TEXT EXTRACT:

We will also be interested in the set of zeroes of \(\omega \) which can be similarly decomposed as \({\varvec{\zeta }}_{\textrm{r}} \, \sqcup \, {\varvec{\zeta }}_{\textrm{c}} \, \sqcup \, \bar{{\varvec{\zeta }}}_{\textrm{c}}\) with \({\varvec{\zeta }}_{\textrm{r}}\subset {\mathbb {R}}\) the subset of real zeroes and \({\varvec{\zeta }}_{\textrm{c}}\subset \{y \in {\mathbb {C}} \,|\, \Im y > 0\}\) the subset of complex zeroes with positive imaginary part. Moreover, we introduce the set \({\varvec{\zeta }}:={\varvec{\zeta }}_{\textrm{r}} \,\sqcup \, {\varvec{\zeta }}_{\textrm{c}}\) of independent zeroes and let \(m_y \in {\mathbb {Z}}_{\ge 1}\) denote the order of the zero \(y \in {\varvec{\zeta }}\). For \(y \in {\varvec{\zeta }}_{\textrm{c}}\), \(\omega \) also has a zero of order \(m_{\bar{y}}:=m_y\) at \(\overline{y} \in \overline{{\varvec{\zeta }}}_{\textrm{c}}\). The set of all zeroes of \(\omega \) is \(\Pi {\varvec{\zeta }}\) and the set of all finite zeroes is \(\Pi {\varvec{\zeta }}'\).

OBJECTIVE A:
Can you edit the shape layout change entries, starting at the first entry and stopping after the line containing "purple diamond at (226, 224): moved 48 px up", so that "brown" reads "maroon" and nothing else changes? Leave the pictures out of your answer.

[Dataset entries]
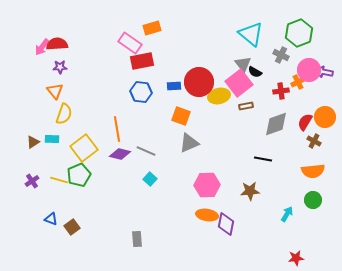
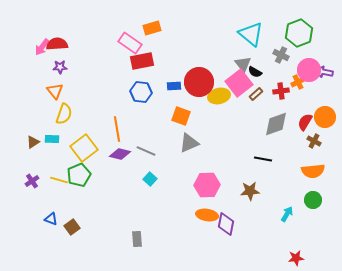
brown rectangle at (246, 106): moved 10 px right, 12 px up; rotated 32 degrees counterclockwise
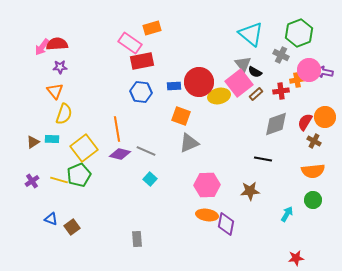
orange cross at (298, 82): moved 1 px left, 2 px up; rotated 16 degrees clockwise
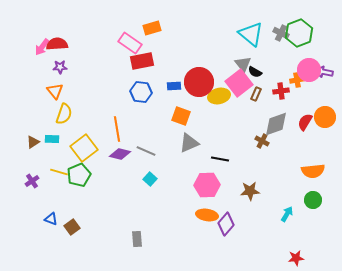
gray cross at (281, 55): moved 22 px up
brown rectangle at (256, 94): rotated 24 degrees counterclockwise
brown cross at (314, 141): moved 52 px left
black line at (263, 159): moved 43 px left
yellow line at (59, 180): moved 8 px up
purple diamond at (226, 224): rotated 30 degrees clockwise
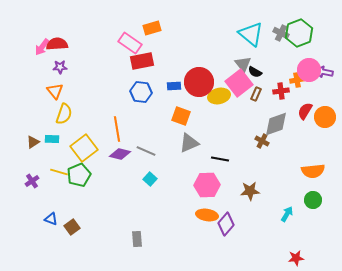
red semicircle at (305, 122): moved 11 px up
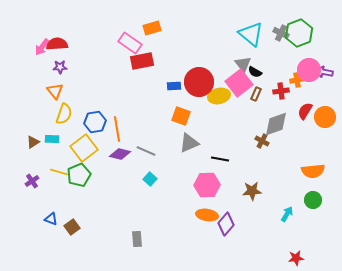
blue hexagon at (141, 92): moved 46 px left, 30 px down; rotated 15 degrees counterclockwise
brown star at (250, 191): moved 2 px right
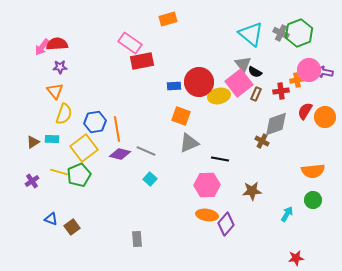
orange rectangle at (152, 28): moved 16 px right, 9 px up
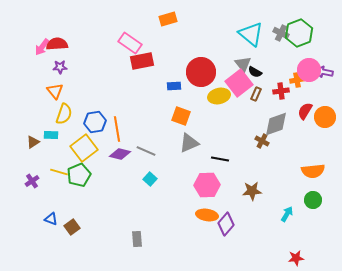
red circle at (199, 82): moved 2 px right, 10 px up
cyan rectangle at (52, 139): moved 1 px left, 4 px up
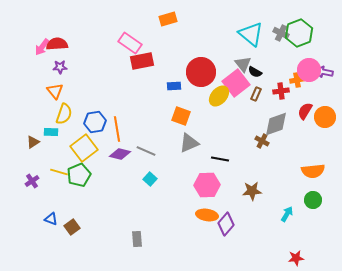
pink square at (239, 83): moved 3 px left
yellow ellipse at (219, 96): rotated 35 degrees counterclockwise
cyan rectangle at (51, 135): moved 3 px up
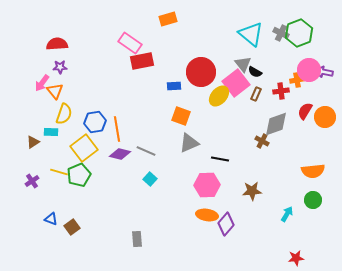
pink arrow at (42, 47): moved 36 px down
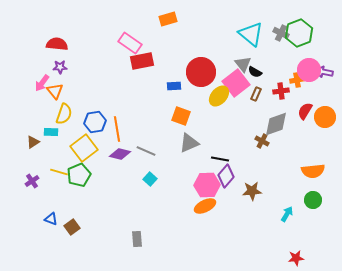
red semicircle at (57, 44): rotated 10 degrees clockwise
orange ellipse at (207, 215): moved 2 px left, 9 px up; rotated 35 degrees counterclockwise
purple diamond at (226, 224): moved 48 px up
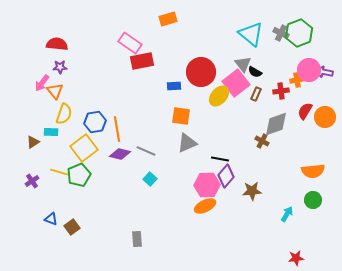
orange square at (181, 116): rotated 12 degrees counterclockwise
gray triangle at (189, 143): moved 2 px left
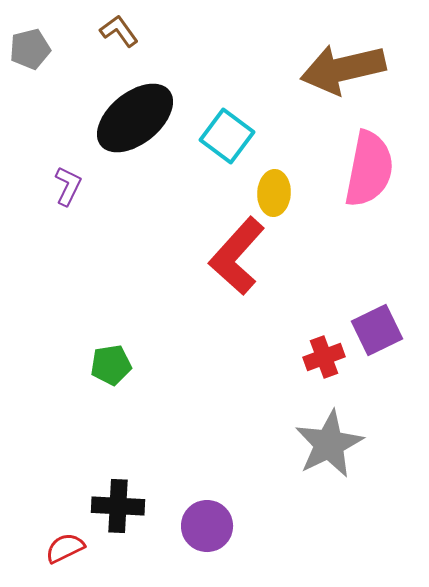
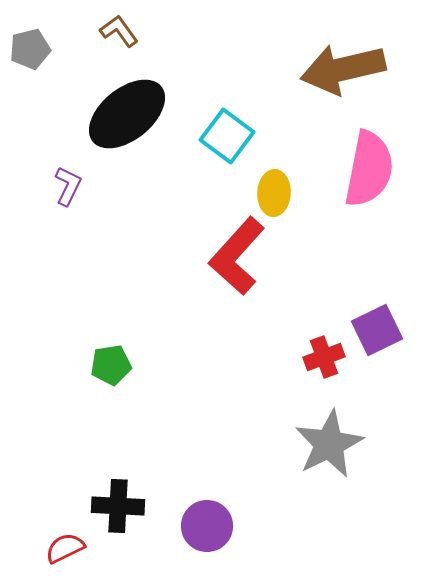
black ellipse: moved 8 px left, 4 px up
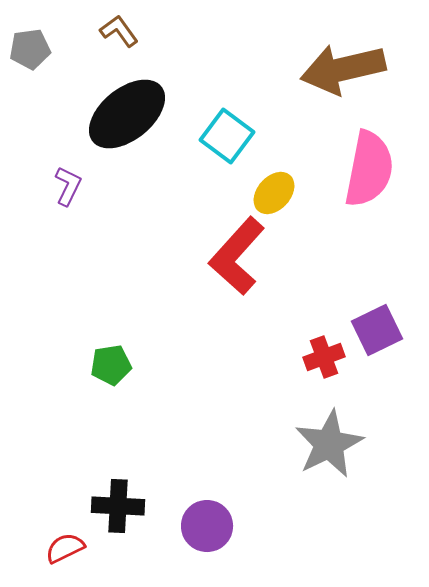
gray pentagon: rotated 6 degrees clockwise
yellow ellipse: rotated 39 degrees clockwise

OBJECTIVE B:
In the text on the zeroes of ω, when y is a zero in ζ_c, what order does ω have at the conjugate point ȳ, and why do only the zeroes in ζ need their orders given?

EXERCISE RESULT A:
maroon rectangle at (246, 106): moved 10 px right, 12 px up; rotated 32 degrees counterclockwise
orange cross at (298, 82): moved 1 px left, 2 px up; rotated 16 degrees clockwise
gray cross at (281, 55): moved 22 px up
maroon rectangle at (256, 94): rotated 24 degrees counterclockwise
maroon cross at (314, 141): moved 52 px left
black line at (263, 159): moved 43 px left
yellow line at (59, 180): moved 8 px up
purple diamond at (226, 224): rotated 30 degrees clockwise
red semicircle at (305, 122): moved 11 px up
blue hexagon at (141, 92): moved 46 px left, 30 px down; rotated 15 degrees counterclockwise
maroon star at (250, 191): moved 2 px right
orange rectangle at (152, 28): moved 16 px right, 9 px up
red circle at (199, 82): moved 2 px right, 10 px up
cyan rectangle at (52, 139): moved 1 px left, 4 px up
pink square at (239, 83): moved 3 px left
yellow ellipse at (219, 96): rotated 35 degrees counterclockwise
cyan rectangle at (51, 135): moved 3 px up
pink arrow at (42, 47): moved 36 px down
red semicircle at (57, 44): rotated 10 degrees clockwise
orange ellipse at (207, 215): moved 2 px left, 9 px up; rotated 35 degrees counterclockwise
purple diamond at (226, 224): moved 48 px up

EXERCISE RESULT B:
At ȳ, ω has a zero of order m_ȳ, which the text defines as m_y, the order of y itself. Every zero in the conjugate set therefore takes its order from a zero in ζ_c. Giving orders for the independent zeroes in ζ = ζ_r ⊔ ζ_c covers every zero.